-
Notifications
You must be signed in to change notification settings - Fork 4.2k
Description
Which component are you using?:
/area vertical-pod-autoscaler
What version of the component are you using?:
Component version: 1.4.1
What k8s version are you using (kubectl version
)?:
Server Version: v1.33.1-eks-595af52
What environment is this in?:
AWS EKS
What did you expect to happen?:
The docs here state:
VPA will fall back to pod recreation in the following scenarios:
...
- Update is in progress for more than 1 hour
- Memory limit downscaling is required with PreferNoRestart policy
BTW, it looks like k8s 1.33 doesn’t recognize a policy called PreferNoRestart.
So, for a pod with resizePolicy
set to NotRequired
for memory, I expect the updater to fall back to pod eviction after the in-recommendation-bounds-eviction-lifetime-threshold period is over (1h in my case)
What happened instead?:
After 24 hours (with my lifetime threshold set to 1 hour), I only see this:
updater.go:286] "In-place update failed" error="Pod \"vpa-recommender-8449858858-dz4gq\" is invalid: spec.containers[0].resources.limits[memory]: Forbidden: memory limits cannot be decreased unless resizePolicy is RestartContainer" pod="vpa/vpa-recommender-8449858858-dz4gq"
Yes, I’m experimenting and have VPA for VPA pods 😁
My pod has this resizePolicy:
58 │ resizePolicy:
59 │ - resourceName: cpu
60 │ restartPolicy: NotRequired
61 │ - resourceName: memory
62 │ restartPolicy: NotRequired
How to reproduce it (as minimally and precisely as possible):
-
Start an overprovisioned deployment with a pause pod, with InPlaceOrRecreate VPA defined for it, while the VPA webhook is down. This way, VPA will want to reduce the resources on the pod.
-
The deployment must:
- be overprovisioned in resources
- Have NotRequired as the restartPolicy for the container
- Observe that the updater complains and does nothing.

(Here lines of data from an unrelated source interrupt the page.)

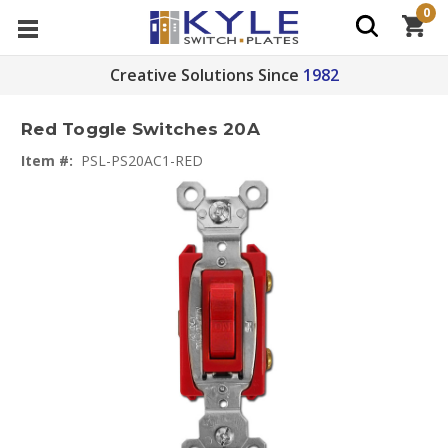
0
Creative Solutions Since
1982
Red Toggle Switches 20A
Item #:
PSL-PS20AC1-RED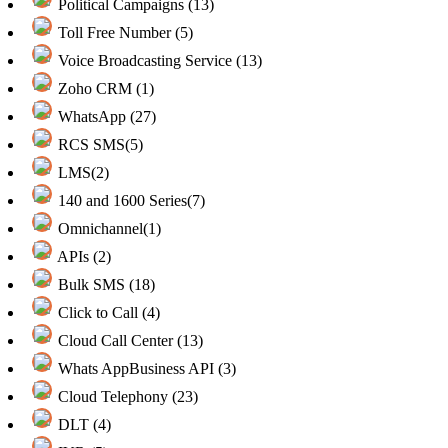
Political Campaigns (13)
Toll Free Number (5)
Voice Broadcasting Service (13)
Zoho CRM (1)
WhatsApp (27)
RCS SMS(5)
LMS(2)
140 and 1600 Series(7)
Omnichannel(1)
APIs (2)
Bulk SMS (18)
Click to Call (4)
Cloud Call Center (13)
Whats AppBusiness API (3)
Cloud Telephony (23)
DLT (4)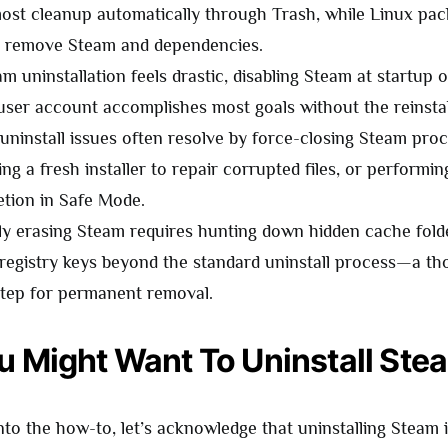
ost cleanup automatically through Trash, while Linux pa
ly remove Steam and dependencies.
eam uninstallation feels drastic, disabling Steam at startup 
user account accomplishes most goals without the reinstall
uninstall issues often resolve by force-closing Steam proc
ng a fresh installer to repair corrupted files, or performi
letion in Safe Mode.
y erasing Steam requires hunting down hidden cache fold
 registry keys beyond the standard uninstall process—a t
step for permanent removal.
 Might Want To Uninstall Ste
nto the how-to, let’s acknowledge that uninstalling Steam i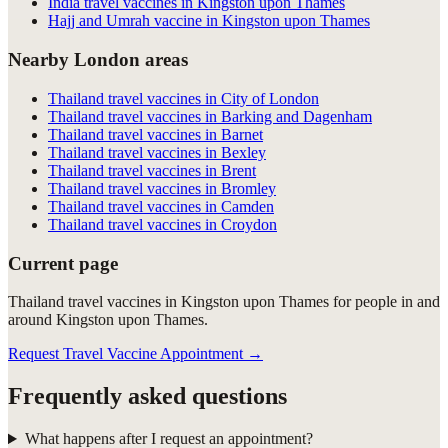
India travel vaccines in Kingston upon Thames
Hajj and Umrah vaccine in Kingston upon Thames
Nearby London areas
Thailand travel vaccines in City of London
Thailand travel vaccines in Barking and Dagenham
Thailand travel vaccines in Barnet
Thailand travel vaccines in Bexley
Thailand travel vaccines in Brent
Thailand travel vaccines in Bromley
Thailand travel vaccines in Camden
Thailand travel vaccines in Croydon
Current page
Thailand travel vaccines in Kingston upon Thames for people in and
around Kingston upon Thames.
Request Travel Vaccine Appointment
→
Frequently asked questions
What happens after I request an appointment?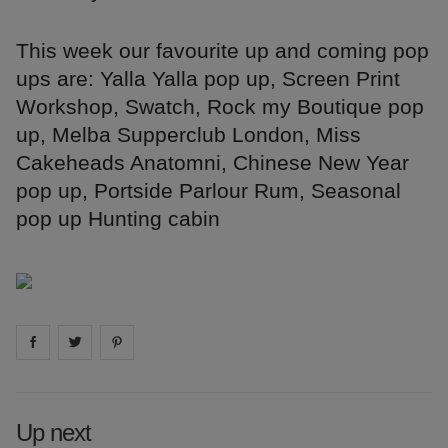
This week our favourite up and coming pop
ups are: Yalla Yalla pop up, Screen Print
Workshop, Swatch, Rock my Boutique pop
up, Melba Supperclub London, Miss
Cakeheads Anatomni, Chinese New Year
pop up, Portside Parlour Rum, Seasonal
pop up Hunting cabin
Share on
Share on
facebook
Share on
twitter
pintrest
Up next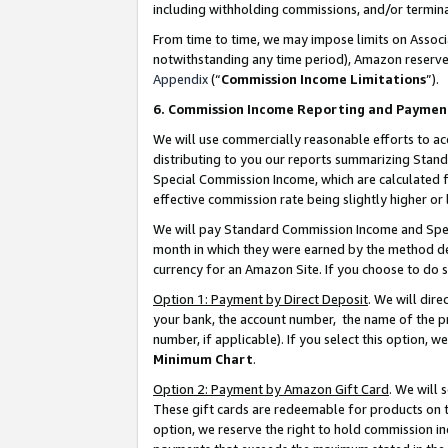
including withholding commissions, and/or termina
From time to time, we may impose limits on Assoc
notwithstanding any time period), Amazon reserves 
Appendix
(“
Commission Income Limitations
”).
6. Commission Income Reporting and Paymen
We will use commercially reasonable efforts to ac
distributing to you our reports summarizing Sta
Special Commission Income, which are calculated f
effective commission rate being slightly higher or 
We will pay Standard Commission Income and Spec
month in which they were earned by the method des
currency for an Amazon Site. If you choose to do 
Option 1: Payment by Direct Deposit
. We will dir
your bank, the account number, the name of the pr
number, if applicable). If you select this option,
Minimum Chart
.
Option 2: Payment by Amazon Gift Card
. We will
These gift cards are redeemable for products on t
option, we reserve the right to hold commission i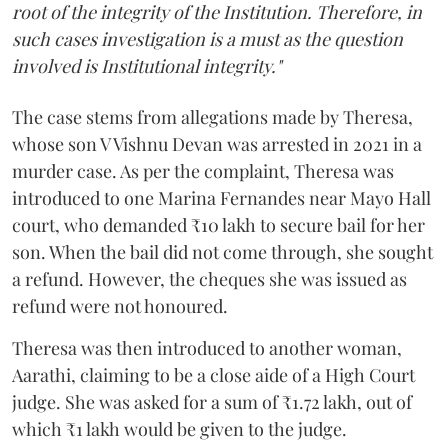
root of the integrity of the Institution. Therefore, in
such cases investigation is a must as the question
involved is Institutional integrity."
The case stems from allegations made by Theresa,
whose son V Vishnu Devan was arrested in 2021 in a
murder case. As per the complaint, Theresa was
introduced to one Marina Fernandes near Mayo Hall
court, who demanded ₹10 lakh to secure bail for her
son. When the bail did not come through, she sought
a refund. However, the cheques she was issued as
refund were not honoured.
Theresa was then introduced to another woman,
Aarathi, claiming to be a close aide of a High Court
judge. She was asked for a sum of ₹1.72 lakh, out of
which ₹1 lakh would be given to the judge.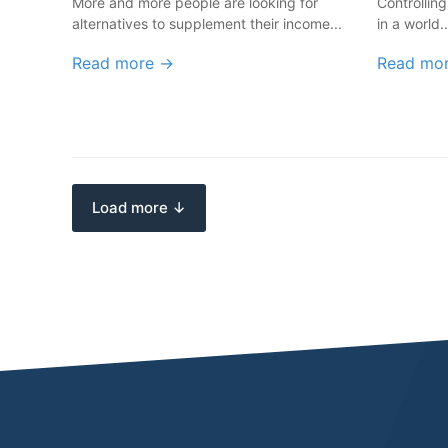
More and more people are looking for
Controlling
alternatives to supplement their income...
in a world..
Read more →
Read mo
Load more ↓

And yes, I understand this is an alpha feature. 😄
Use case:
I’m experimenting with VPA to see if it could help me optimize my dev cluster, where workloads spawn randomly in new namespaces. I'd like to somewhat quickly adjust resources for these workloads, cause those could be gone completely in 6-12 hours.
VPAs for these workloads are created by a separate controller, so for new VPAs recommendations are initially off. I’d like VPA to act on those workloads after 1–3 hours of collecting stats, be able to scale resources up in place if needed, but avoid constantly restarting containers when reducing memory (which happens if I set the RestartContainer policy for memory).
If I understand correctly, having the PreferNoRestart/NotRequired policy on a container’s memory resource will, by design, cause VPA to evict the pod in order to lower the memory limit. However, the new pod would then be subject to the in-recommendation-bounds-eviction-lifetime-threshold period, which means VPA will not restart pods frequently.